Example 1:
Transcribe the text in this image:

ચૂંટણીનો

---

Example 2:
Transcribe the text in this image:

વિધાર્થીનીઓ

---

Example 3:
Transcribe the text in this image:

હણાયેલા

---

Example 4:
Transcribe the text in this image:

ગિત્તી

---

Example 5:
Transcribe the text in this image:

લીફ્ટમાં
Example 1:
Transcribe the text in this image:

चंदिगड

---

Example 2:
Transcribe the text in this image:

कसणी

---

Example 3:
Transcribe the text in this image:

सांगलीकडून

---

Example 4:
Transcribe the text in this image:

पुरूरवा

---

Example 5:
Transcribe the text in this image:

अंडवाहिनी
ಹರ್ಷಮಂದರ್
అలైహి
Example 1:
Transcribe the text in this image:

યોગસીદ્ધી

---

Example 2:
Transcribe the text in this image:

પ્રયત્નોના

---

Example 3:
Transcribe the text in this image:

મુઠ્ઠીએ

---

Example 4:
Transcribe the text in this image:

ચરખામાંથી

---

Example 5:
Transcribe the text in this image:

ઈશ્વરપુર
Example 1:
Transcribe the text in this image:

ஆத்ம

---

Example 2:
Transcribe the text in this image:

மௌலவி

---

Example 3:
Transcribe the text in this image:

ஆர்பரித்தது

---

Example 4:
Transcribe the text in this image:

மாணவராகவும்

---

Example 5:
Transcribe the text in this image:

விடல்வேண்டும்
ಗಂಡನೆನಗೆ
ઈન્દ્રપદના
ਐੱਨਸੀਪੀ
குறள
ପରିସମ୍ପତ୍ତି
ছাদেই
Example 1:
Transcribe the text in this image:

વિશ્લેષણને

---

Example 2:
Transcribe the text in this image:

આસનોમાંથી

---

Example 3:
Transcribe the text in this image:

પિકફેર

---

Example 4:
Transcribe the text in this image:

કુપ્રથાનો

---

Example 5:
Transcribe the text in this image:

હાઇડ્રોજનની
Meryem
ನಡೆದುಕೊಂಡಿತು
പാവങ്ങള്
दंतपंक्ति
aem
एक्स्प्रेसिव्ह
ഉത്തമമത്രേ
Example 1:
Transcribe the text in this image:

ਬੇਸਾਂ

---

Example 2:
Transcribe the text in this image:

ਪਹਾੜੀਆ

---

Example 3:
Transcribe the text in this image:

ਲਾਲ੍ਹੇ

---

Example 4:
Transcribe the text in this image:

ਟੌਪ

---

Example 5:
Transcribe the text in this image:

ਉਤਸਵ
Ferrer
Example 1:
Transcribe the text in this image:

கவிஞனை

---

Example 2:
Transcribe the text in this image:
-----
Copy out the full listing, exactly as it stands.

▶ [Response below]
Example 1:
Transcribe the text in this image:

ચૂંટણીનો

---

Example 2:
Transcribe the text in this image:

વિધાર્થીનીઓ

---

Example 3:
Transcribe the text in this image:

હણાયેલા

---

Example 4:
Transcribe the text in this image:

ગિત્તી

---

Example 5:
Transcribe the text in this image:

લીફ્ટમાં
Example 1:
Transcribe the text in this image:

चंदिगड

---

Example 2:
Transcribe the text in this image:

कसणी

---

Example 3:
Transcribe the text in this image:

सांगलीकडून

---

Example 4:
Transcribe the text in this image:

पुरूरवा

---

Example 5:
Transcribe the text in this image:

अंडवाहिनी
ಹರ್ಷಮಂದರ್
అలైహి
Example 1:
Transcribe the text in this image:

યોગસીદ્ધી

---

Example 2:
Transcribe the text in this image:

પ્રયત્નોના

---

Example 3:
Transcribe the text in this image:

મુઠ્ઠીએ

---

Example 4:
Transcribe the text in this image:

ચરખામાંથી

---

Example 5:
Transcribe the text in this image:

ઈશ્વરપુર
Example 1:
Transcribe the text in this image:

ஆத்ம

---

Example 2:
Transcribe the text in this image:

மௌலவி

---

Example 3:
Transcribe the text in this image:

ஆர்பரித்தது

---

Example 4:
Transcribe the text in this image:

மாணவராகவும்

---

Example 5:
Transcribe the text in this image:

விடல்வேண்டும்
ಗಂಡನೆನಗೆ
ઈન્દ્રપદના
ਐੱਨਸੀਪੀ
குறள
ପରିସମ୍ପତ୍ତି
ছাদেই
Example 1:
Transcribe the text in this image:

વિશ્લેષણને

---

Example 2:
Transcribe the text in this image:

આસનોમાંથી

---

Example 3:
Transcribe the text in this image:

પિકફેર

---

Example 4:
Transcribe the text in this image:

કુપ્રથાનો

---

Example 5:
Transcribe the text in this image:

હાઇડ્રોજનની
Meryem
ನಡೆದುಕೊಂಡಿತು
പാവങ്ങള്
दंतपंक्ति
aem
एक्स्प्रेसिव्ह
ഉത്തമമത്രേ
Example 1:
Transcribe the text in this image:

ਬੇਸਾਂ

---

Example 2:
Transcribe the text in this image:

ਪਹਾੜੀਆ

---

Example 3:
Transcribe the text in this image:

ਲਾਲ੍ਹੇ

---

Example 4:
Transcribe the text in this image:

ਟੌਪ

---

Example 5:
Transcribe the text in this image:

ਉਤਸਵ
Ferrer
Example 1:
Transcribe the text in this image:

கவிஞனை

---

Example 2:
Transcribe the text in this image:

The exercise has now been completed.